Other key highlights were:

  • Permanent professionals could expect to secure, on average, 20.7% salary increases when changing position
  • There was a chronic shortage of available talent in emerging technologies and specialist fields such as Artificial Intelligence, Software Engineering, Cyber Security and Cloud
  • Shortage of talent has been exacerbated by the reduction of EU applicants, but organisations became willing to sponsor talent from outside the EU
  • Technology-driven firms have been forced to open satellite offices in nearby European cities
  • Banking and Financial Services sector continued to play catch up with Tech disruptors by introducing emerging Cloud and Automation technologies
  • Hottest big data technologies were SQL, Python, Hadoop within Data Science, and Kafka, Scala, Spark underpinned with Java within Data Engineering
  • Data Visualisation boomed, with record numbers of vacancies – hottest platforms were Tableau, PowerBi, Qlik and Alteryx
  • Within banking and financial services, developers in eTrading, Algo and KDB demanded premium salaries and rates
  • Java continued to be the most common development language in financial services but Python gained momentum
  • 2018 saw high profile security breaches, highlighting how companies need to increase their cybersecurity measures including the hiring of Security Architects, Security Operations Engineers, Network Security Engineers and IAM Consultants

Cem Baris, Director of Information Technology at Morgan McKinley, commented; “The UK saw plenty of large technology fundraises in 2018; hard evidence that the UK remains a key destination where businesses can be scaled up.

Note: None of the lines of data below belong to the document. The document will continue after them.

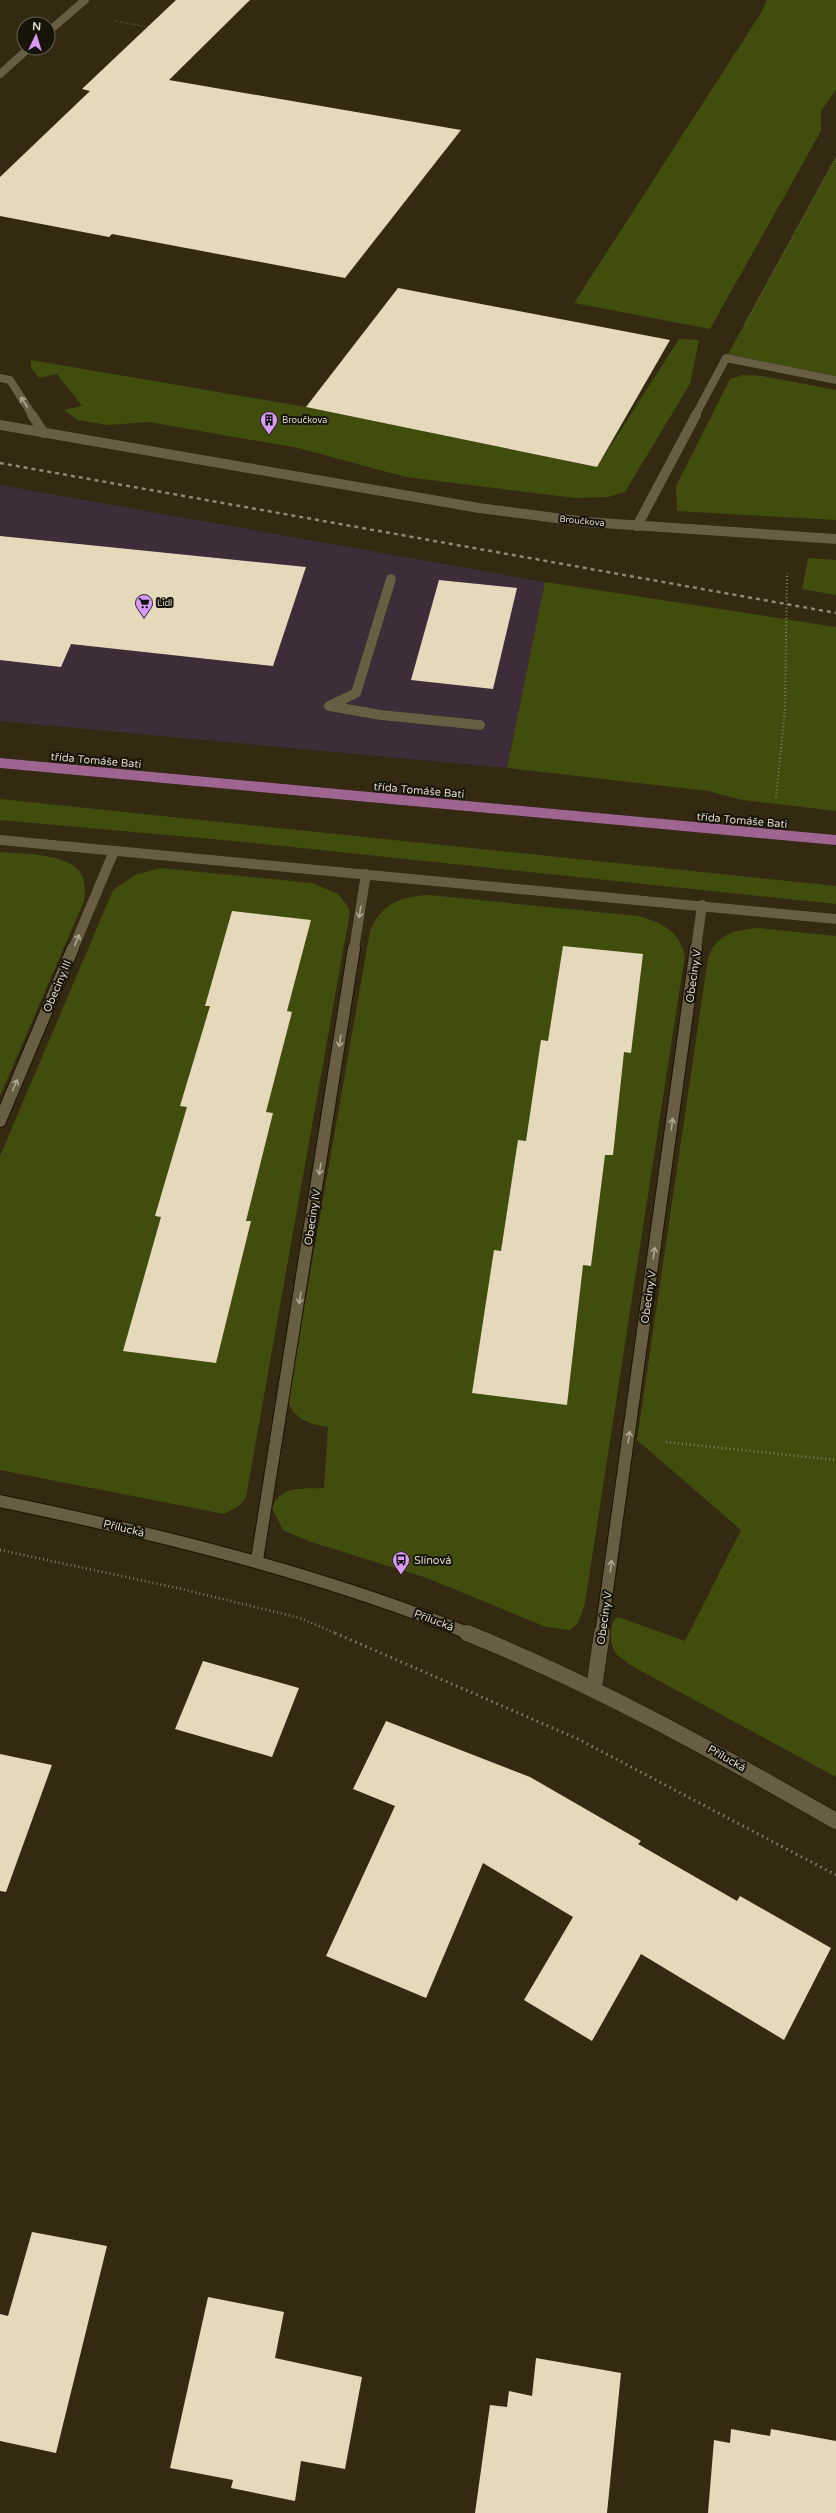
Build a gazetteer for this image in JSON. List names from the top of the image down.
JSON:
{
  "streets": {
    "main road": ["třída Tomáše Bati"],
    "street": [
      "Broučkova",
      "Obeciny V",
      "Obeciny III",
      "Obeciny IV",
      "Přílucká"
    ]
  },
  "crossings": [
    ["Obeciny V", "Přílucká"],
    ["Obeciny IV", "Přílucká"]
  ],
  "one_way": ["Obeciny V", "Obeciny III", "Obeciny IV"],
  "places": {
    "building": ["Broučkova"],
    "supermarket": ["Lidl"],
    "bus stop": ["Slínová"]
  },
  "north": "top"
}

Across numerous industries, the rapid pace at which tech evolves is interfering with business models and organisations have to be fast to adapt – regular hiring is necessary to harness the opportunities. For example, 5G is being built at scale, automation and robotics are making processes easier to deal with, and the ethical use of Artificial Intelligence is now a serious consideration of all companies using the technology. The technology sector is heavily reliant on the free flow of talent and capital; these channels remaining open in post-Brexit Britain is crucial to the sector’s ongoing success.